Extracted material —
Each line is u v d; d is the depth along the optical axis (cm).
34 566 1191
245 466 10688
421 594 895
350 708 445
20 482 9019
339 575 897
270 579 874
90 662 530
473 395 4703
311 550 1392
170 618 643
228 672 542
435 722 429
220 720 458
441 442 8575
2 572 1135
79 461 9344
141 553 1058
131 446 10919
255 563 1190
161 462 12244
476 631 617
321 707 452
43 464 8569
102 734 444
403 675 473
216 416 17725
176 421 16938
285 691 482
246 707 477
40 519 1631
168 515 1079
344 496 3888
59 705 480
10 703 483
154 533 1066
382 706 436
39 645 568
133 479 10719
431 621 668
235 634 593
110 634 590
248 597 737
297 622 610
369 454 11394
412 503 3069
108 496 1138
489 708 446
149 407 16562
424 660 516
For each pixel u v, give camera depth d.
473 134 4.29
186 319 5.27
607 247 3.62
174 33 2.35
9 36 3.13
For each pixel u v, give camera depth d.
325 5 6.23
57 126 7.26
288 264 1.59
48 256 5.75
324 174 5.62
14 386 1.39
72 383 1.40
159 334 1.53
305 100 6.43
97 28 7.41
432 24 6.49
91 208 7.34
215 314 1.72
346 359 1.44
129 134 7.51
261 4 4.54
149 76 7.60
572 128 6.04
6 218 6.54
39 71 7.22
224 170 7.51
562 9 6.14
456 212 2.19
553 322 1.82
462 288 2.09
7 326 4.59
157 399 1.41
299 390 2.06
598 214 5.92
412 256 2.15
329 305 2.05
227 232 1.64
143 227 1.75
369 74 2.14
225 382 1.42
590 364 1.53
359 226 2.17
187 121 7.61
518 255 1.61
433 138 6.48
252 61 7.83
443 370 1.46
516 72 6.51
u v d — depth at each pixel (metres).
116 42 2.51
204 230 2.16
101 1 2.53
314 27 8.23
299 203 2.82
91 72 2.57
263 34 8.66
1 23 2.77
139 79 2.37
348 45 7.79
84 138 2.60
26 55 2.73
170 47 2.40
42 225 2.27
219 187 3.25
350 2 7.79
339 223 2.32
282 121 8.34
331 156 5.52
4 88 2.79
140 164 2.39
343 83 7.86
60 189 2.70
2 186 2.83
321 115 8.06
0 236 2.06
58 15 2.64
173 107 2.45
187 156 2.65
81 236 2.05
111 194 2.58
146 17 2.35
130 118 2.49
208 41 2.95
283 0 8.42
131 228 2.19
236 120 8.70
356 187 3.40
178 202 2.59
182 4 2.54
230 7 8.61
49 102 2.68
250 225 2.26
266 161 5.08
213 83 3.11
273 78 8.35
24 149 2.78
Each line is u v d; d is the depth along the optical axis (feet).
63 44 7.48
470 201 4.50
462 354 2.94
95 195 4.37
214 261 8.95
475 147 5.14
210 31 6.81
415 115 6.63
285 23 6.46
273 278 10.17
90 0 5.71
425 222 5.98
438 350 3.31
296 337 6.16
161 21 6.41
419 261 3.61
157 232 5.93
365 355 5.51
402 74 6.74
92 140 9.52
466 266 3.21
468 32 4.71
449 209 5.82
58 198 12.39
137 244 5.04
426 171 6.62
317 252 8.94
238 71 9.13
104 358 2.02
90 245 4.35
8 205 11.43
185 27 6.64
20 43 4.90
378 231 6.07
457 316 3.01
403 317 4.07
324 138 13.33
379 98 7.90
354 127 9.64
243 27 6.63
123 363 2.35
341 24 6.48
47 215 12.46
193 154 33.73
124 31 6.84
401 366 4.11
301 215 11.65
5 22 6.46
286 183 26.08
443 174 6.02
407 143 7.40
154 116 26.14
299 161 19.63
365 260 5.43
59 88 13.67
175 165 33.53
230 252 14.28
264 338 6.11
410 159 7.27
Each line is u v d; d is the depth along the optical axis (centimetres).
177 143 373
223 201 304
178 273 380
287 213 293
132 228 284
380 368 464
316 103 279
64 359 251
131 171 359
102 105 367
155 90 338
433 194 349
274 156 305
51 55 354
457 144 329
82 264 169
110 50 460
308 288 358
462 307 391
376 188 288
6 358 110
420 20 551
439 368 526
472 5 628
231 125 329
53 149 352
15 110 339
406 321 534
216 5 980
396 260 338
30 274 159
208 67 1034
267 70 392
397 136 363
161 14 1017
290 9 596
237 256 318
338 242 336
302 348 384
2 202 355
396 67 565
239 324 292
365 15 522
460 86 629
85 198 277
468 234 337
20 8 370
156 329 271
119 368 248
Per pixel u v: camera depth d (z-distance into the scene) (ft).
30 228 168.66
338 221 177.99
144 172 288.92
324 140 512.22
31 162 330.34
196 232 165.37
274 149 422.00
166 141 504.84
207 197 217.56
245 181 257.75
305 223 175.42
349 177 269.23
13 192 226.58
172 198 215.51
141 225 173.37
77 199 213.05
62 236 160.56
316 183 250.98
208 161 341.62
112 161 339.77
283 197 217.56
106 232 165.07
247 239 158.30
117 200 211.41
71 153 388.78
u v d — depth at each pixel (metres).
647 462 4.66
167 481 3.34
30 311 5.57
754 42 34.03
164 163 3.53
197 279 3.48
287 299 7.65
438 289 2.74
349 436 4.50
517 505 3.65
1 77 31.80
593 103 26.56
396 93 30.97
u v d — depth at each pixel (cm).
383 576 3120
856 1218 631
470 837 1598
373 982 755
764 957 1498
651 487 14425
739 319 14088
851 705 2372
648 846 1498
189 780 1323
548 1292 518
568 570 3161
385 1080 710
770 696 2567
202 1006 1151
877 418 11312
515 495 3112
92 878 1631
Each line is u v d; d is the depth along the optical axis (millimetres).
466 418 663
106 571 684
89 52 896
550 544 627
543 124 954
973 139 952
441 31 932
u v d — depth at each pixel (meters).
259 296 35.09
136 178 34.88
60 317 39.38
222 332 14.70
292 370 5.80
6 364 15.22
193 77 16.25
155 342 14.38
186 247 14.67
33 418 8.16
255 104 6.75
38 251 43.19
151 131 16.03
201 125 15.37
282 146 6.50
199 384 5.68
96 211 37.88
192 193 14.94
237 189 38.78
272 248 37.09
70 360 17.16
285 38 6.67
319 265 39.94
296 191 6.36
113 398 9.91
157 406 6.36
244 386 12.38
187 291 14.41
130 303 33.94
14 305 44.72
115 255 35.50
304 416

Directions — Extract all of the data exactly as written.

Output —
Each line is u v d; d is the depth along the optical axis (cm).
34 566 1191
245 466 10688
421 594 895
350 708 445
20 482 9019
339 575 897
270 579 874
90 662 530
473 395 4703
311 550 1392
170 618 643
228 672 542
435 722 429
220 720 458
441 442 8575
2 572 1135
79 461 9344
141 553 1058
131 446 10919
255 563 1190
161 462 12244
476 631 617
321 707 452
43 464 8569
102 734 444
403 675 473
216 416 17725
176 421 16938
285 691 482
246 707 477
40 519 1631
168 515 1079
344 496 3888
59 705 480
10 703 483
154 533 1066
382 706 436
39 645 568
133 479 10719
431 621 668
235 634 593
110 634 590
248 597 737
297 622 610
369 454 11394
412 503 3069
108 496 1138
489 708 446
149 407 16562
424 660 516
For each pixel u v, give camera depth d.
473 134 4.29
186 319 5.27
607 247 3.62
174 33 2.35
9 36 3.13
For each pixel u v, give camera depth d.
325 5 6.23
57 126 7.26
288 264 1.59
48 256 5.75
324 174 5.62
14 386 1.39
72 383 1.40
159 334 1.53
305 100 6.43
97 28 7.41
432 24 6.49
91 208 7.34
215 314 1.72
346 359 1.44
129 134 7.51
261 4 4.54
149 76 7.60
572 128 6.04
6 218 6.54
39 71 7.22
224 170 7.51
562 9 6.14
456 212 2.19
553 322 1.82
462 288 2.09
7 326 4.59
157 399 1.41
299 390 2.06
598 214 5.92
412 256 2.15
329 305 2.05
227 232 1.64
143 227 1.75
369 74 2.14
225 382 1.42
590 364 1.53
359 226 2.17
187 121 7.61
518 255 1.61
433 138 6.48
252 61 7.83
443 370 1.46
516 72 6.51
u v d — depth at each pixel (metres).
116 42 2.51
204 230 2.16
101 1 2.53
314 27 8.23
299 203 2.82
91 72 2.57
263 34 8.66
1 23 2.77
139 79 2.37
348 45 7.79
84 138 2.60
26 55 2.73
170 47 2.40
42 225 2.27
219 187 3.25
350 2 7.79
339 223 2.32
282 121 8.34
331 156 5.52
4 88 2.79
140 164 2.39
343 83 7.86
60 189 2.70
2 186 2.83
321 115 8.06
0 236 2.06
58 15 2.64
173 107 2.45
187 156 2.65
81 236 2.05
111 194 2.58
146 17 2.35
130 118 2.49
208 41 2.95
283 0 8.42
131 228 2.19
236 120 8.70
356 187 3.40
178 202 2.59
182 4 2.54
230 7 8.61
49 102 2.68
250 225 2.26
266 161 5.08
213 83 3.11
273 78 8.35
24 149 2.78
Each line is u v d; d is the depth along the optical axis (feet).
63 44 7.48
470 201 4.50
462 354 2.94
95 195 4.37
214 261 8.95
475 147 5.14
210 31 6.81
415 115 6.63
285 23 6.46
273 278 10.17
90 0 5.71
425 222 5.98
438 350 3.31
296 337 6.16
161 21 6.41
419 261 3.61
157 232 5.93
365 355 5.51
402 74 6.74
92 140 9.52
466 266 3.21
468 32 4.71
449 209 5.82
58 198 12.39
137 244 5.04
426 171 6.62
317 252 8.94
238 71 9.13
104 358 2.02
90 245 4.35
8 205 11.43
185 27 6.64
20 43 4.90
378 231 6.07
457 316 3.01
403 317 4.07
324 138 13.33
379 98 7.90
354 127 9.64
243 27 6.63
123 363 2.35
341 24 6.48
47 215 12.46
193 154 33.73
124 31 6.84
401 366 4.11
301 215 11.65
5 22 6.46
286 183 26.08
443 174 6.02
407 143 7.40
154 116 26.14
299 161 19.63
365 260 5.43
59 88 13.67
175 165 33.53
230 252 14.28
264 338 6.11
410 159 7.27
Each line is u v d; d is the depth along the optical axis (centimetres).
177 143 373
223 201 304
178 273 380
287 213 293
132 228 284
380 368 464
316 103 279
64 359 251
131 171 359
102 105 367
155 90 338
433 194 349
274 156 305
51 55 354
457 144 329
82 264 169
110 50 460
308 288 358
462 307 391
376 188 288
6 358 110
420 20 551
439 368 526
472 5 628
231 125 329
53 149 352
15 110 339
406 321 534
216 5 980
396 260 338
30 274 159
208 67 1034
267 70 392
397 136 363
161 14 1017
290 9 596
237 256 318
338 242 336
302 348 384
2 202 355
396 67 565
239 324 292
365 15 522
460 86 629
85 198 277
468 234 337
20 8 370
156 329 271
119 368 248
Per pixel u v: camera depth d (z-distance into the scene) (ft).
30 228 168.66
338 221 177.99
144 172 288.92
324 140 512.22
31 162 330.34
196 232 165.37
274 149 422.00
166 141 504.84
207 197 217.56
245 181 257.75
305 223 175.42
349 177 269.23
13 192 226.58
172 198 215.51
141 225 173.37
77 199 213.05
62 236 160.56
316 183 250.98
208 161 341.62
112 161 339.77
283 197 217.56
106 232 165.07
247 239 158.30
117 200 211.41
71 153 388.78
u v d — depth at each pixel (metres).
647 462 4.66
167 481 3.34
30 311 5.57
754 42 34.03
164 163 3.53
197 279 3.48
287 299 7.65
438 289 2.74
349 436 4.50
517 505 3.65
1 77 31.80
593 103 26.56
396 93 30.97
u v d — depth at each pixel (cm).
383 576 3120
856 1218 631
470 837 1598
373 982 755
764 957 1498
651 487 14425
739 319 14088
851 705 2372
648 846 1498
189 780 1323
548 1292 518
568 570 3161
385 1080 710
770 696 2567
202 1006 1151
877 418 11312
515 495 3112
92 878 1631
Each line is u v d; d is the depth along the optical axis (millimetres).
466 418 663
106 571 684
89 52 896
550 544 627
543 124 954
973 139 952
441 31 932
u v d — depth at each pixel (meters).
259 296 35.09
136 178 34.88
60 317 39.38
222 332 14.70
292 370 5.80
6 364 15.22
193 77 16.25
155 342 14.38
186 247 14.67
33 418 8.16
255 104 6.75
38 251 43.19
151 131 16.03
201 125 15.37
282 146 6.50
199 384 5.68
96 211 37.88
192 193 14.94
237 189 38.78
272 248 37.09
70 360 17.16
285 38 6.67
319 265 39.94
296 191 6.36
113 398 9.91
157 406 6.36
244 386 12.38
187 291 14.41
130 303 33.94
14 305 44.72
115 255 35.50
304 416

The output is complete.